When I first saw this article by Jim Al-Khalili and Johnjoe McFadden, my skeptical reflex kicked and I was, well, skeptical. Often when quantum mechanics gets mentioned with biology, it’s questionable material. But I’ve seen enough of Al-Khalili’s other work, and as President of the British Humanist Association, I’m not inclined to think he’s subject to being taken in by woo:
For years biologists have been wary of applying the strange world of quantum mechanics, where particles can be in two places at once or connected over huge distances, to their own field. But it can help to explain some amazing natural phenomena we take for granted.
Al-Khalili and McFadden describe three biological processes where quantum effects are crucial: enzymes, photosynthesis, and animal navigation via Earth’s magnetic field. They finish up with this:
All these quantum effects have come as a big surprise to most scientists who believed that the quantum laws only applied in the microscopic world. All delicate quantum behaviour was thought to be washed away very quickly in bigger objects, such as living cells, containing the turbulent motion of trillions of randomly moving particles. So how does life manage its quantum trickery? Recent research suggests that rather than avoiding molecular storms, life embraces them, rather like the captain of a ship who harnesses turbulent gusts and squalls to maintain his ship upright and on course.

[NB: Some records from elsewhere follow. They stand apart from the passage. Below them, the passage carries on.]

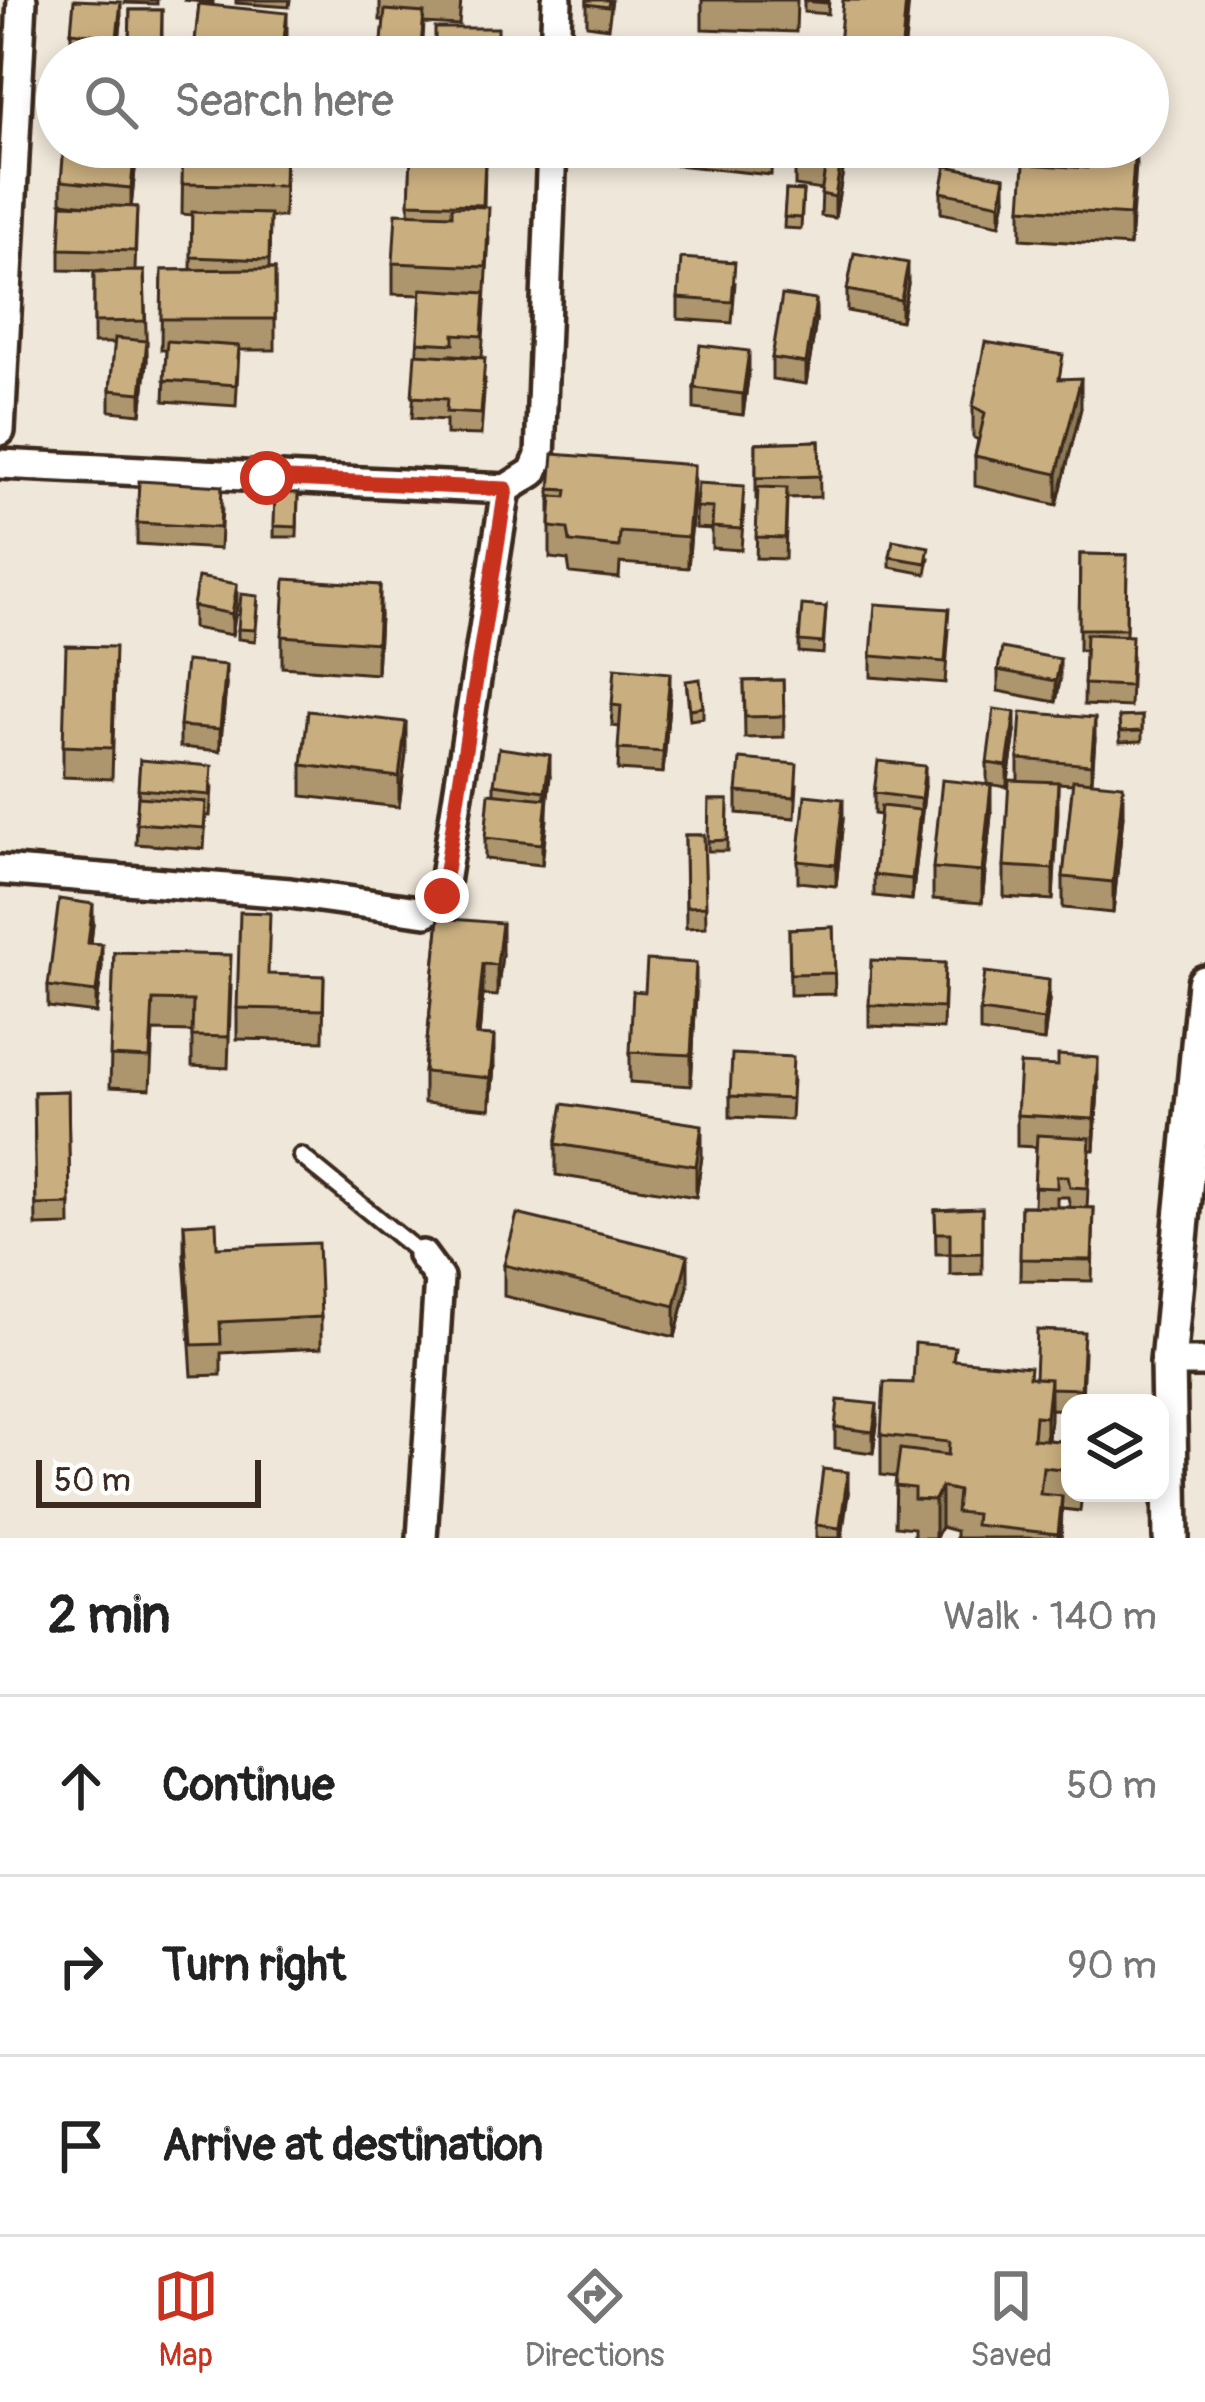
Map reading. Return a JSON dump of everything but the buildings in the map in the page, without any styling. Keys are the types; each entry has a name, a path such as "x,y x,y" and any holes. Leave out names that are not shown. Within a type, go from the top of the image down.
{"street":[{"path":"0,430 22,0"},
{"path":"556,36 557,0"},
{"path":"0,464 506,489 533,472 540,456 551,168"},
{"path":"0,870 290,893 426,912 435,908 446,875 506,489"},
{"path":"1171,1538 1168,1362 1198,1121 1205,983"},
{"path":"422,1255 439,1278 422,1538"},
{"path":"1168,1362 1205,1362"}],"lane":[{"path":"301,1156 422,1255"}],"route":[{"path":"267,478 506,489 442,896"}]}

The more I learn about how much quantum physics encroaches on processes in the macroscopic world, the less confident I feel about our knowledge of how the universe works. If quantum effects are so critical to biological processes, that seems to imply that quantum uncertainty plays a much larger role in macroscopic reality than is commonly acknowledged. It seems like a serious strike against determinism, at least determinism within observable reality.
Given our recent discussions, I have to admit that it also makes me a little more nervous about the feasibility of mind uploading. The fact that fundamental and evolutionarily ancient biological processes, like photosynthesis, utilize quantum effects seems to raise the probability that the brain also makes use of those effects. It wouldn’t necessarily mean that we might not someday be able to copy a brain, but it might make the idea of running that copy anywhere but in another biological type substrate infeasible.
Unless of course I’m just overinterpreting this?